No, you can't act against the interests of the company as a voting shareholder (or any for that matter, you can't buy shares and dump them at a lower price repeatedly for example effectively spending money to devalue the company).
Depending on the shareholder agreement you will also be bound to additional guidelines to deal with conflict of interests and voting etiquette.
A malicious actor could probably do a lot of damage just by stalling and increasing bureaucracy without going "against the interests of the company" in an illegal way.
Not really the SHA has clauses about that (usually under the deadlock provisions https://en.wikipedia.org/wiki/Deadlock_provision), in most cases if you don't show up for a vote or intentionally block it you will be removed, additionally normally shares that you buy as an investment if they come with voting rights would come tied to a voting proxy that proxy is usually the chairman so if you don't show up for a meeting the chairman would vote on your behalf.
Pretty much there isn't that much mess you can do, the SHA will be defined to protect the company, you can't act against the interest of the company, you can't dump the shares since the other shareholders have the right of refusal and there are 101 other regulations.

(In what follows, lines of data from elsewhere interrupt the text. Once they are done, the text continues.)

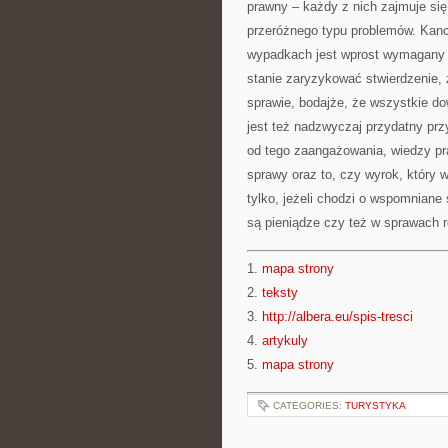
prawny – każdy z nich zajmuje si
przeróżnego typu problemów. Kancel
wypadkach jest wprost wymagany –
stanie zaryzykować stwierdzenie, 
sprawie, bodajże, że wszystkie do
jest też nadzwyczaj przydatny prz
od tego zaangażowania, wiedzy pr
sprawy oraz to, czy wyrok, który w
tylko, jeżeli chodzi o wspomniane
są pieniądze czy też w sprawach 
1.
mapa strony
2.
teksty
3.
http://albera.eu/spis-tresci
4.
artykuly
5.
mapa strony
CATEGORIES:
TURYSTYKA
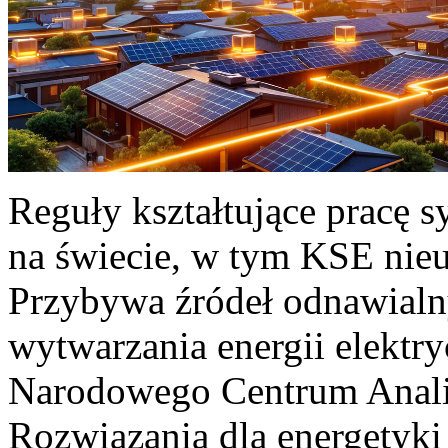
Reguły kształtujące pracę 
na świecie, w tym KSE nieu
Przybywa źródeł odnawialn
wytwarzania energii elektr
Narodowego Centrum Anali
Rozwiązania dla energetyki 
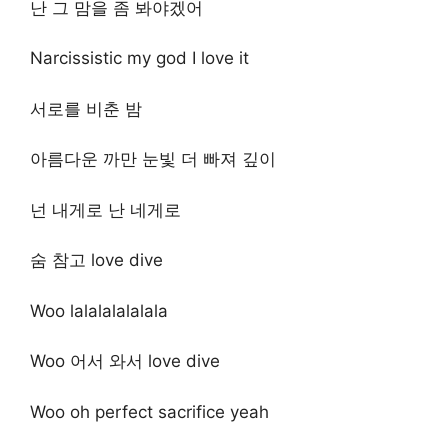
난 그 맘을 좀 봐야겠어
Narcissistic my god I love it
서로를 비춘 밤
아름다운 까만 눈빛 더 빠져 깊이
넌 내게로 난 네게로
숨 참고 love dive
Woo lalalalalalala
Woo 어서 와서 love dive
Woo oh perfect sacrifice yeah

You also need to remember that in most cases there is no need of a unanimous vote of all shareholders, public companies usually follow the 51% rule which means that if you control 51% of the shares you control the company.
There will not be many cases where company operate without a designated majority shareholder, this would scare of investors, the minority shareholders also don't share in any of the revenue of the company unless the company is sold or a dividend is declared so effectively minority stock is "worthless" in most cases and is only used as an investment.
If you own 49% of the company you would only ever see any money if the company is sold, or the majority decided to grant dividends and you effectively can only sell that stock to the company/majority shareholder unless they refuse it and based on the specifics of the SHA they are also allowed to block sells to other parties.
Depending on the shareholder agreement you will also be bound to additional guidelines to deal with conflict of interests and voting etiquette.